I think one word has multiple contextualized embeddings in the corpus. How do you deal with that?

yumeng5 / TopClus

[WWW 2022] Topic Discovery via Latent Space Clustering of Pretrained Language Model Representations

Apache License 2.0

85 stars 11 forks source link

I think one word has multiple contextualized embeddings in the corpus. How do you deal with that? #1

Closed namespace-Pt closed 2 years ago

namespace-Pt commented 2 years ago

I like your paper but I think it's confusing that how to tackle multiple embeddings of the same word/token. I wonder is there any chance that different embeddings of the same word are mapped to different clusters and all of them are quite close to the cluster center in the spherical space. How do you deal with that?

yumeng5 commented 2 years ago

Hi @namespace-Pt ,

Thanks for the question. You are right that each word can have multiple contextualized embeddings, and they can be mapped to different clusters during the clustering step in our algorithm. However, when deriving the final results, we take the average of the latent contextualized embeddings as the (context-free) representation for each word, which is then used for computing the topic-word distribution.

I hope this helps. Please let me know if anything remains unclear.

| Raw data |

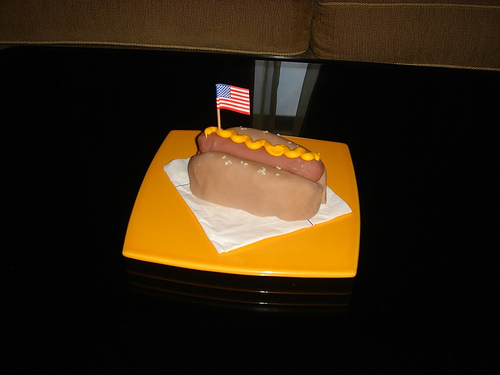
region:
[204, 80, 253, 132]
flag is American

| Problem requirements |
Please carry on the TopClus thread from its final reply. The lines have nothing to do with the TopClus thread.

| Reply to the task |
Best, Yu

namespace-Pt commented 2 years ago

Ok, I got it, thank you.

So the average step is like in the paper ''Tired of Topic Models Clusters of Pretrained Word Embeddings Make for Fast and Good Topics too''? Did you reweight the averaged token embeddings? Also, how do you deal with subwords?

yumeng5 commented 2 years ago

So the average step is like in the paper ''Tired of Topic Models Clusters of Pretrained Word Embeddings Make for Fast and Good Topics too''?

Yes. The difference is that TopClus uses contextualized embeddings (instead of context-free embeddings as in that paper) for clustering.

Did you reweight the averaged token embeddings?

No, we do not have any reweighing steps.

Also, how do you deal with subwords?

We remove subwords from the vocabulary when deriving the final results, so our results will not contain subwords.

namespace-Pt commented 2 years ago

Thank you.